Таким образом, в подобной оптике прежде всего нет никакой избирательности и никакого своеволия, ибо с самого начала, даже с некоторой, впрочем, в данном случае вполне уместной, торжественностью заявлено: «Толстовский дневник – один из величайших актов человеческого самопознания, когда «человеческое, слишком человеческое» судится высшим судом и соотносится с пределами вечности» (от оксюморона, самим же автором, правда, замеченного, всё же лучше было бы уйти).
Главное же – только это, по-серьёзному говоря, и интересно, или, скажем, хотелось, чтобы было интересно, а всё остальное – праздное и не всегда безобидное любопытство, на что ещё Пушкин указывал в письме князю Вяземскому, советуя ему не печалиться по поводу утраты дневников Байрона.

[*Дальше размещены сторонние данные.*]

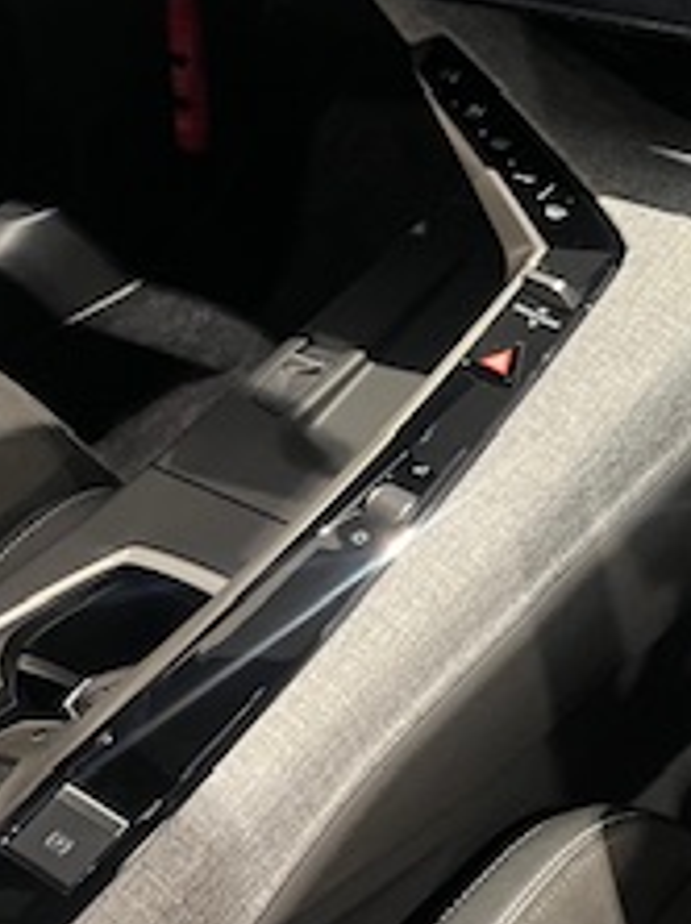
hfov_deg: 18.2
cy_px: 258
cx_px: 924
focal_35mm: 75
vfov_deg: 25.8
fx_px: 2000
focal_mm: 5.1
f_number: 1.6
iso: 640
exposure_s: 1/40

Событие частной жизни лишь тогда событие, когда оно превосходит в своём значении себя самоё. Это справедливо в отношении всякой крупной личности, применительно же к Толстому – вообще императив, потому что… ну, просто потому, что это Толстой. Читая дневники вообще, дневник же последнего года в особенности, постоянно натыкаешься на всякого рода несоответствия.

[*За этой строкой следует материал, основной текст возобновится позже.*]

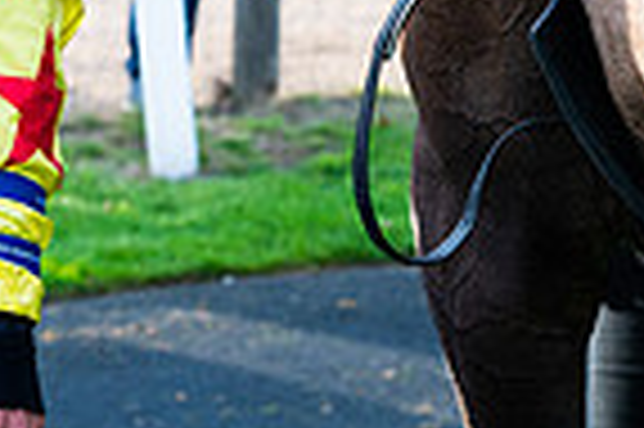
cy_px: -387
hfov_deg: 10.9
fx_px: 3270
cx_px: -284
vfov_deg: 7.2
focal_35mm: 183
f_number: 4
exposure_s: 1/800
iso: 500
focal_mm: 45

«Поздний Толстой… не допускает посторонних вторжений в свой давно устоявшийся духовный мир; он не приемлет мнений, несовместных с выстраданной им и, по его крайнему разумению, единственной правдой. Можно сказать, что в своём тотальном всесокрушающем бунте Толстой принципиально консервативен», – пишет И. Волгин, и, возможно, он прав, во всяком случае, опору в толстовском самосознании, как оно запечатлелось в повседневных записях 1910-го и иных годов, найти можно. Но ведь здесь же Толстой с огромной страстью восстаёт как раз против единственных правд, когда все крупнейшие мировые религии – христианство, иудаизм, ислам, буддизм – утверждают себя одна в ущерб другой. «Какое ужасное преступление!»